Materials and methods

HLA-DQB1 and HLA-DRB1 frequency analysis

Human HLA-DQB1 and HLA-DRB1 allele frequency data with race/ethnic associations were acquired from the National Bone Marrow Transplant (NBMW) / Be The Match bioinformatics database [28]. Data were sorted based on overall population frequency, and the most common beta alleles accounting for at least 99% of the database test population were selected as targets for MHC class II epitope predictions. Since only population frequency data for beta chains were available, alpha-beta pairing was done post-hoc and did not represent population frequencies for complete MHC class II molecules (which consist of one alpha chain and one beta chain and can be subject to various levels of genetic linkage).

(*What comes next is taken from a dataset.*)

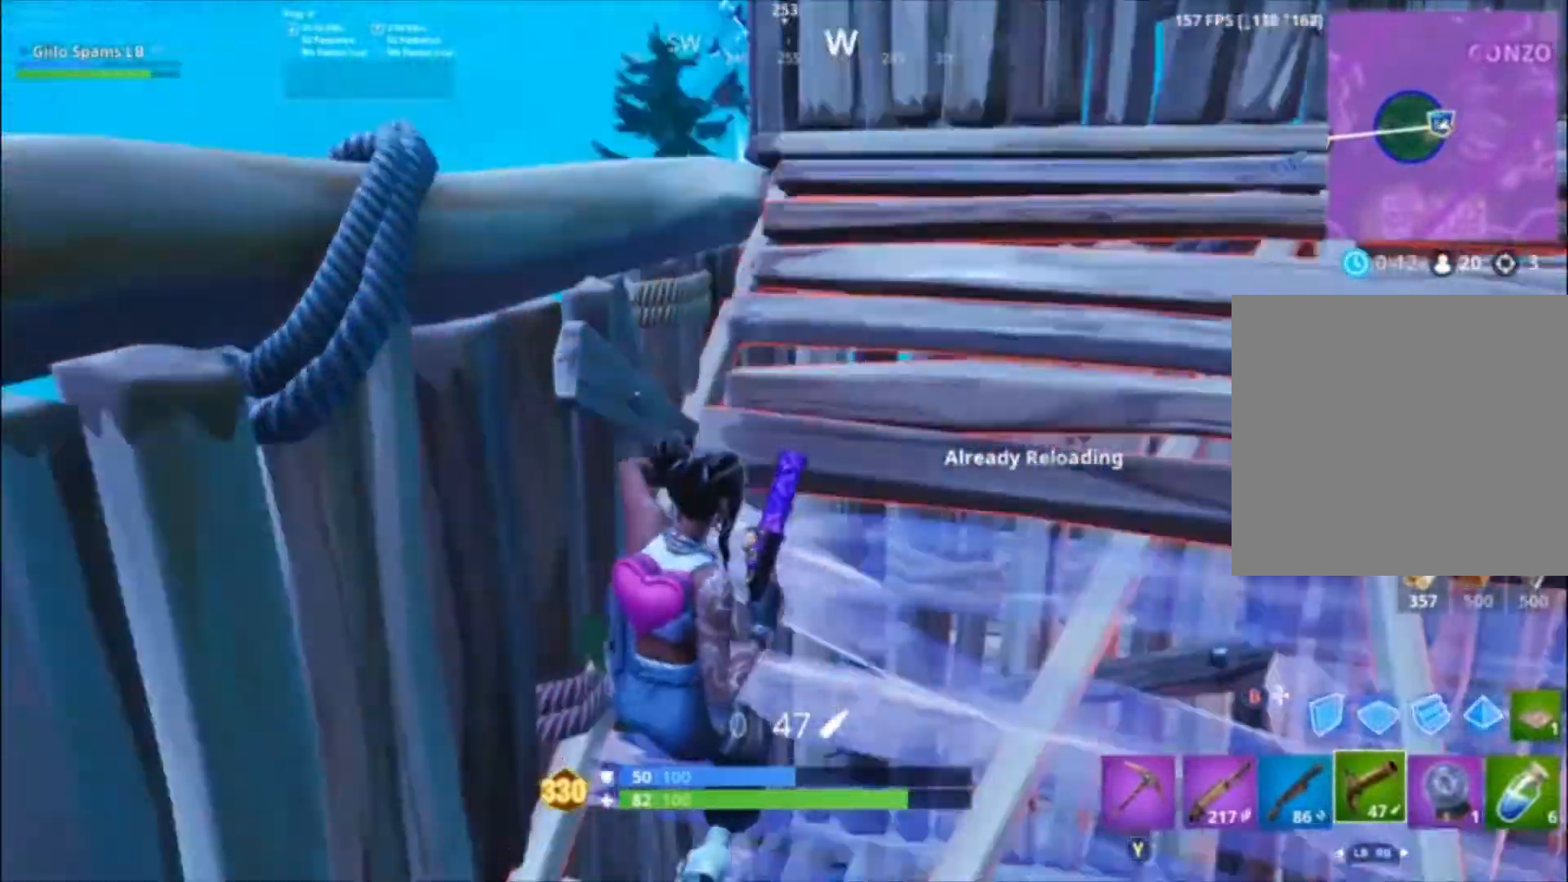
{"buttons": [], "left_stick": "up-right", "right_stick": "center", "events": [[133, "right_stick", "center"], [167, "left_stick", "up-right"], [400, "R3", "down"], [500, "R3", "up"]]}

Source immunogen selection

The most common immunogens used in vaccine formulations were identified from a thorough literature review. Some of these have been approved for use in human vaccines by the FDA, such as diphtheria toxoid (DT), tetanus toxoid (TT), and the HPV 16 L1 protein (HPV). Others, such as keyhole limpet hemocyanin 1 and keyhole limpet hemocyanin 2 (KLH1 and KLH2) and bovine serum albumin (BSA) are typically only used in proof-of-concept, animal studies. Human serum albumin (HSA) and mouse serum albumin (MSA) were selected as benchmark proteins for the analysis of the other selected immunogens. In total, the 15 most common immunogens encountered during the literature review were chosen as MHC class II epitope sources. In addition to the six immunogens already mentioned, the additional nine were the Q-beta capsid protein (QB), Pseudomonas aeruginosa exoprotein A (EPA), cholera toxin subunit B (CTB), heat labile enterotoxin B (LTB), outer membrane protein C (OMPC), Influenza A hemagglutinin (HA), hepatitis B core antigen (HBC), MS2 capsid protein (MS2), and hepatitis C core antigen (HCC). Sequences were obtained from the UniProt website [31]. A summary of these immunogens can be found in Table 1.

Table 1

Common immunogen information.

Protein	Abbr.	Residues	UniProt Source
Cholera toxin subunit B	CTB	104	Q55DA8
Heat labile enterotoxin B	LTB	124	A05XG5
MS2 capsid protein	MS2	130	P03612
Q-beta capsin protein	Qb	133	P03615
Hepatitis C core antigen	HBcAg	150	Q68842
Hepatitis B core antigen	HBcAg	185	P03148
Influenza A hemogglutinin	HA	328	P04664
Outer membrane protein C	OMPC	367	C6K7N1
Human papillomavirus 16 L1	HPV16L1	505	A0A161GUX4
Diphtheria toxin	DT	560	Q6NK15
Bovine serum albumin	BSA	607	P02769
Murine serum albumin	MSA	608	P07724
Human serum albumin	HAS	609	P02768
Pseudomonas aeruginosa exoprotein A	EPA	638	P11439
Tetanus toxin	TT	1315	P04958
Keyhole limpet hemocyanin 1	KLH1	3125	Q6KC56
Keyhole limpet hemocyanin 2	KLH2	3421	Q6KC55

MHC class II epitope predictions

MHC class II epitope predictions were performed using software downloaded from the Immune Epitope Database and Analysis Resource (IEDB.org, v2.22.1) [13]. Specifically, predictions were run for each immunogen-isotype pairing using neural network-based NetMHCIIPan 3.2 method (DQ, DR, and IAd predictions) and the stabilization matrix alignment-based SMM-align method (IAd and IEd predictions) [32,33]. Both of these prediction methods have been shown to have high accuracy in the past [34,35]. IAd and IEd predictions were included in the analysis in order to 1) compare between prediction methods (NetMHCIIPan vs. SMM-align), 2) compare between species (human and mouse), and 3) set up for in vivo evaluation of this immunogen design approach. An additional parameter, peptide length, was specified as 15–20 amino acids for the predictions. This range of epitope lengths (which falls within the 9–23 residue range of lengths defined for most MHC class II epitopes) was chosen in order to introduce diversity into the prediction, thus helping to eliminate any output bias that might be due to input of a single epitope length [36].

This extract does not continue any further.